Before-and-after change records:
<<<<
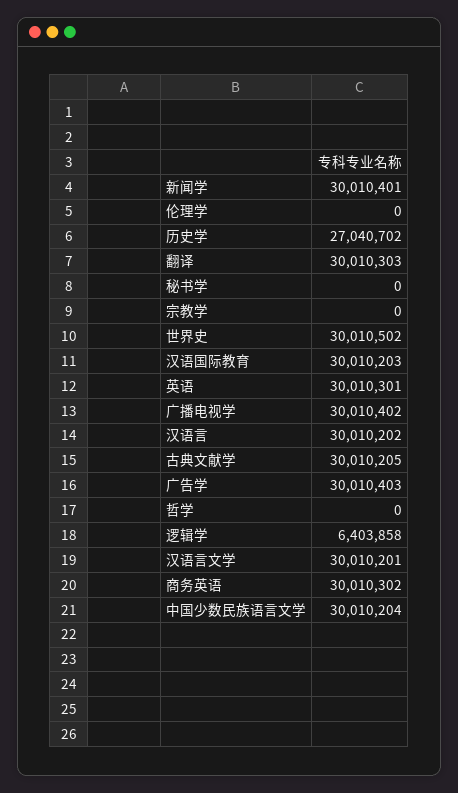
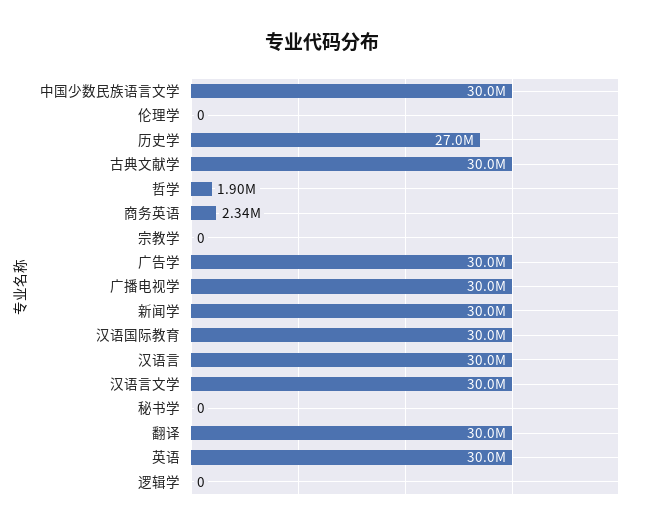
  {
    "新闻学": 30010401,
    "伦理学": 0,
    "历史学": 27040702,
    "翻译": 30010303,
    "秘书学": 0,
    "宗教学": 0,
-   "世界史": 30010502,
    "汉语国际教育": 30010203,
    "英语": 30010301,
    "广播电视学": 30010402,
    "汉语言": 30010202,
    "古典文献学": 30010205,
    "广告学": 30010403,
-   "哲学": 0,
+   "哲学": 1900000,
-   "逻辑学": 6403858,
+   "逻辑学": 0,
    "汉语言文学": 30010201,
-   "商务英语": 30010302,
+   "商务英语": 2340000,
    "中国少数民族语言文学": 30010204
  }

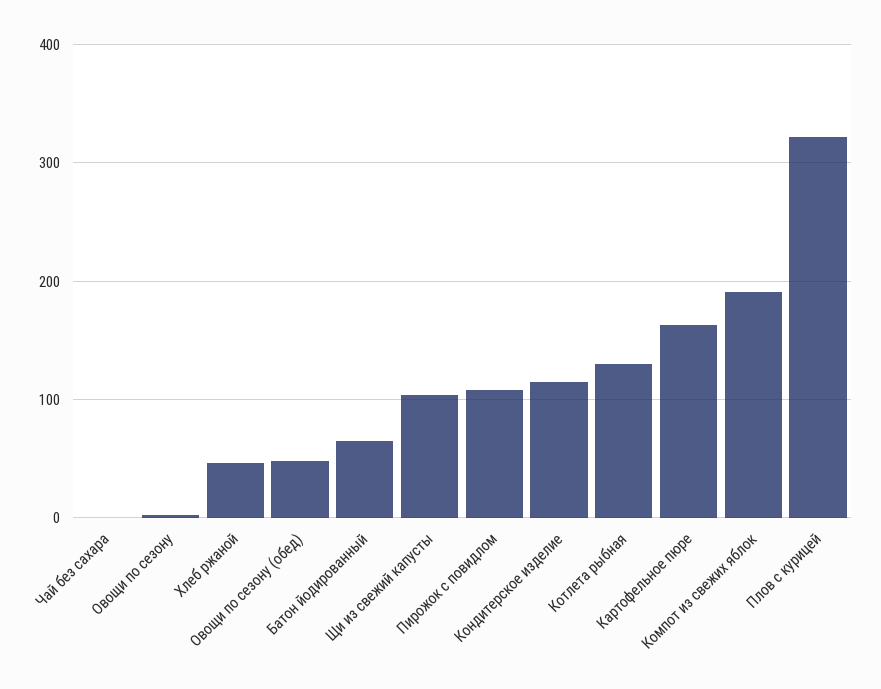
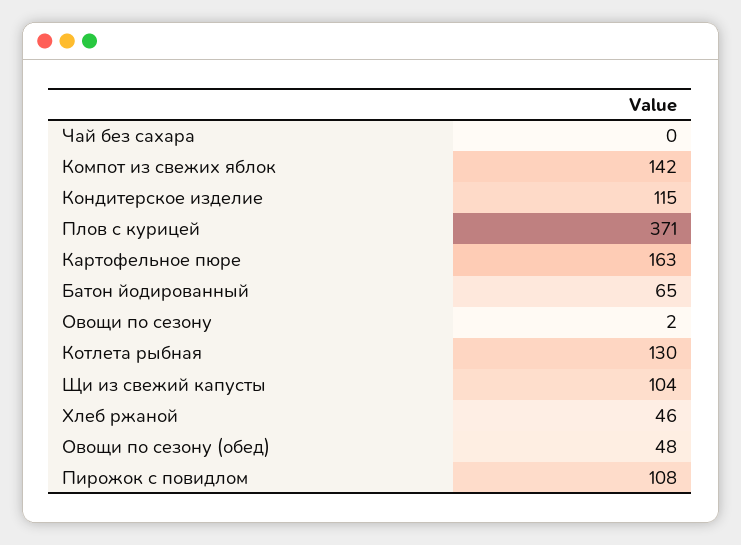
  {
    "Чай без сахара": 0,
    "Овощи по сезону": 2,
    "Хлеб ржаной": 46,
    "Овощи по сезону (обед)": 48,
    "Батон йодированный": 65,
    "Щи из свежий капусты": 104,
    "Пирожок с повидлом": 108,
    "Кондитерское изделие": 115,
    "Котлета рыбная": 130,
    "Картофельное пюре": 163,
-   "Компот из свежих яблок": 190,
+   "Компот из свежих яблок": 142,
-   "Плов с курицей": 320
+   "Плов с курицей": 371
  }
>>>>
**Directions:**
Leave the pictures aside and give the records above back word for word.

**Problem solution:**
  {
    "新闻学": 30010401,
    "伦理学": 0,
    "历史学": 27040702,
    "翻译": 30010303,
    "秘书学": 0,
    "宗教学": 0,
-   "世界史": 30010502,
    "汉语国际教育": 30010203,
    "英语": 30010301,
    "广播电视学": 30010402,
    "汉语言": 30010202,
    "古典文献学": 30010205,
    "广告学": 30010403,
-   "哲学": 0,
+   "哲学": 1900000,
-   "逻辑学": 6403858,
+   "逻辑学": 0,
    "汉语言文学": 30010201,
-   "商务英语": 30010302,
+   "商务英语": 2340000,
    "中国少数民族语言文学": 30010204
  }

  {
    "Чай без сахара": 0,
    "Овощи по сезону": 2,
    "Хлеб ржаной": 46,
    "Овощи по сезону (обед)": 48,
    "Батон йодированный": 65,
    "Щи из свежий капусты": 104,
    "Пирожок с повидлом": 108,
    "Кондитерское изделие": 115,
    "Котлета рыбная": 130,
    "Картофельное пюре": 163,
-   "Компот из свежих яблок": 190,
+   "Компот из свежих яблок": 142,
-   "Плов с курицей": 320
+   "Плов с курицей": 371
  }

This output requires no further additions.